---
name: preflight-checks
description: "Reference document describing six pre-flight checks (clean git state, not detached HEAD, gh auth, issue exists and OPEN, remote reachable, duplicate-branch warning) as pure bash exit codes with no LLM calls. Reference only (policy document; consumed by `/flow:start` Phase 0)."
allowed-tools: Read
context: fork
agent: general-purpose
disable-model-invocation: true
---

# Pre-flight Checks

Reference document for the pre-flight policy. The executable bash lives in `plugins/flow/commands/start.md` (Phase 0) — that is the single source of truth that runs at workflow start. This skill describes **what each check enforces and why**, so the policy can be reviewed, audited, and extended without untangling shell logic.

## Iron Law

**NO LLM CALLS IN PRE-FLIGHT.** Every check is a bash command with a pass/fail exit code. If pre-flight fails, the workflow stops before spending any tokens on planning.

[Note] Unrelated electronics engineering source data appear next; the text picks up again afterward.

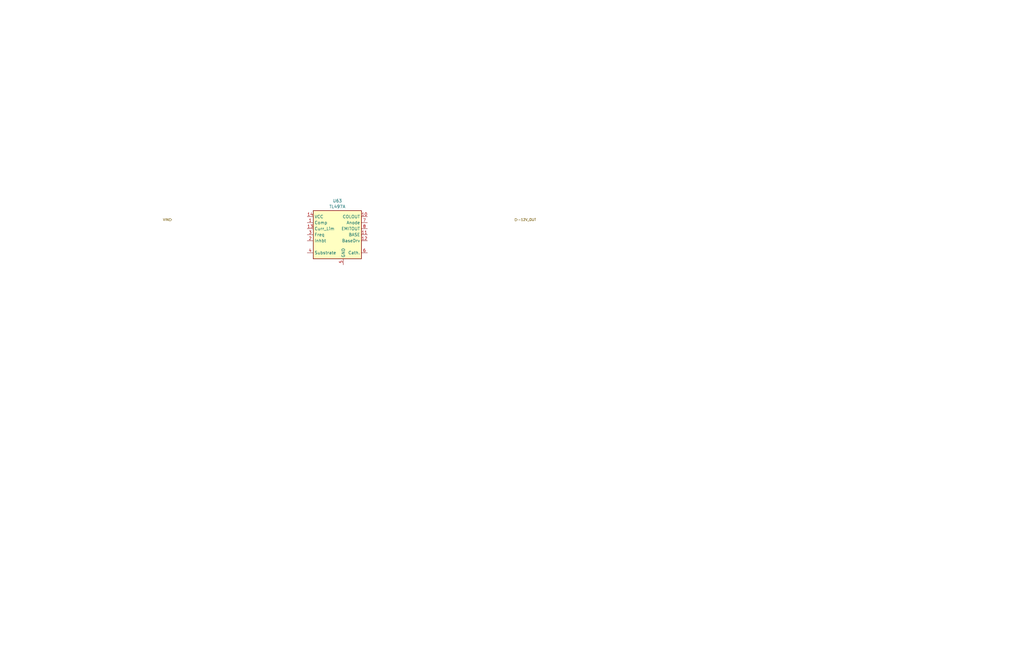
<source format=kicad_sch>
(kicad_sch
	(version 20250114)
	(generator "eeschema")
	(generator_version "9.0")
	(uuid "3c5e979a-32d5-4f9e-a296-26f61f5ffead")
	(paper "B")
	
	(hierarchical_label "VIN"
		(shape input)
		(at 72.39 92.71 180)
		(effects
			(font
				(size 1 1)
			)
			(justify right)
		)
		(uuid "7246c054-8643-4b1b-860c-5762928ccb76")
	)
	(hierarchical_label "-12V_OUT"
		(shape output)
		(at 217.17 92.71 0)
		(effects
			(font
				(size 1 1)
			)
			(justify left)
		)
		(uuid "d636dd70-7ca1-453e-a04a-6e9d08052734")
	)
	(symbol
		(lib_id "Regulator_Switching:TL497A")
		(at 142.24 99.06 0)
		(unit 1)
		(exclude_from_sim no)
		(in_bom yes)
		(on_board yes)
		(dnp no)
		(fields_autoplaced yes)
		(uuid "169b5eba-a987-454d-b609-e8e040b4b0d3")
		(property "Reference" "U63"
			(at 142.24 84.7555 0)
			(effects
				(font
					(size 1.27 1.27)
				)
			)
		)
		(property "Value" "TL497A"
			(at 142.24 87.1798 0)
			(effects
				(font
					(size 1.27 1.27)
				)
			)
		)
		(property "Footprint" ""
			(at 142.24 99.06 0)
			(effects
				(font
					(size 1.27 1.27)
				)
				(hide yes)
			)
		)
		(property "Datasheet" "http://www.ti.com/lit/ds/symlink/tl497a.pdf"
			(at 142.24 99.06 0)
			(effects
				(font
					(size 1.27 1.27)
				)
				(hide yes)
			)
		)
		(property "Description" "500mA step up/step down switching regulator"
			(at 142.24 99.06 0)
			(effects
				(font
					(size 1.27 1.27)
				)
				(hide yes)
			)
		)
		(pin "2"
			(uuid "c7ca163e-f94c-45cb-ab55-dc2ed5be65f7")
		)
		(pin "13"
			(uuid "f159cb36-4f3b-499f-a783-0bdd1d63620b")
		)
		(pin "5"
			(uuid "28cf220b-72cf-414b-9095-114df4926fb2")
		)
		(pin "11"
			(uuid "7379ee66-2f6f-4396-88f2-cc6aaaa739c4")
		)
		(pin "14"
			(uuid "69904a6d-7bbb-4d1f-b716-55e3a43e3dc3")
		)
		(pin "1"
			(uuid "ea7a2555-0cbd-4f68-8d81-173332fd590c")
		)
		(pin "3"
			(uuid "e1cb25d0-b0a7-4a06-9e2c-c9820cb0fc87")
		)
		(pin "4"
			(uuid "3f95ba72-dac7-4f8c-89a6-e17de23562a6")
		)
		(pin "9"
			(uuid "2f94a854-3ff7-4714-8635-6f950e8e8da7")
		)
		(pin "10"
			(uuid "317e7683-9216-45b9-8abb-00c0295dc234")
		)
		(pin "7"
			(uuid "4bea608e-26ad-4959-ad88-d87c3c6ecd50")
		)
		(pin "8"
			(uuid "db110b80-8c55-45a1-bed7-50f898198371")
		)
		(pin "12"
			(uuid "772b1810-2fe3-4bda-951e-94e043974465")
		)
		(pin "6"
			(uuid "62b8e67d-24dc-4f9c-b15f-0079cf425170")
		)
		(instances
			(project "PilotAudioPanel"
				(path "/2de36a1b-eee5-458c-8325-256a7162eff5/6e59bd3a-9d9f-4be1-bbb7-bc1b850d375c"
					(reference "U63")
					(unit 1)
				)
			)
		)
	)
)

</source>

## What Pre-flight Protects

Pre-flight is the cheapest possible filter. It runs before EXPLORE, before any agent dispatch, and before any token-spending reasoning. The goal is to fail fast on conditions that would invalidate everything downstream — saving both wall-clock time and LLM cost.

If pre-flight is honest about what it can and cannot prove, downstream phases can trust their preconditions and stop re-checking them.

## The Six Checks (and why each exists)

| # | Check | Failure mode it prevents |
|---|-------|--------------------------|
| 1 | Clean git state (no uncommitted changes) | Starting a feature branch on top of unrelated dirty state, then accidentally including those changes in the PR. |
| 2 | Not on detached HEAD | Creating commits that have no branch reference and silently disappear when the workflow checks out something else. |
| 3 | `gh` CLI authenticated | Spending tokens on planning, then failing at the first `gh issue view` call because auth was never established. |
| 4 | Issue exists and is OPEN | Working an issue that was already closed, deleted, or mistyped — produces a PR with nothing to close. |
| 5 | Remote `origin` reachable | Reaching the push step after hours of work and discovering the network is down or the remote is misconfigured. |
| 6 | Already on a feature branch for this issue (warning only) | Accidentally re-starting an issue that is already in progress on the current branch — recoverable, so warning not error. |

Checks 1–5 are **errors**: any one fails, the workflow halts. Check 6 is a **warning**: noted in output, workflow proceeds.

## Behavior Contract

- **ERRORS > 0**: halt the workflow. Do not proceed to EXPLORE. Do not spend tokens on planning.
- **WARNINGS only**: surface in output, proceed normally.
- **No LLM calls, no Agent dispatches, no Skill invocations** during pre-flight. Pre-flight is pure bash.
- **Total execution**: one Bash call, sub-second. If pre-flight is slow, it has scope creep.

## Where the Bash Lives

The runnable implementation is the bash block in `plugins/flow/commands/start.md` under "Phase 0: PRE-FLIGHT". `$ARGUMENTS` is substituted with the issue number from command arguments. That is the copy that actually runs.

This skill intentionally does **not** duplicate the bash. Two copies of the same checks drift silently — when a check is added to one and not the other, the gap is invisible until pre-flight either misses a real failure or fires on a condition that was already removed. Keeping the policy here and the implementation in the command means there is one place to read the shell, and one place to read the rationale.

## Extending Pre-flight

When adding a new check, the policy contract is:

1. **It must be representable as a single bash exit code** — no LLM judgment, no multi-step reasoning.
2. **It must be cheap** — sub-second, no network calls beyond `gh` and `git` that pre-flight already performs.
3. **It must protect against a concrete failure mode** — add a row to the table above explaining what goes wrong without it.
4. **It must classify cleanly as ERROR or WARNING** — errors halt, warnings surface. Anything in between belongs in EXPLORE, not pre-flight.

If a proposed check cannot meet all four, it does not belong in pre-flight. Push it to a later phase or to a domain skill.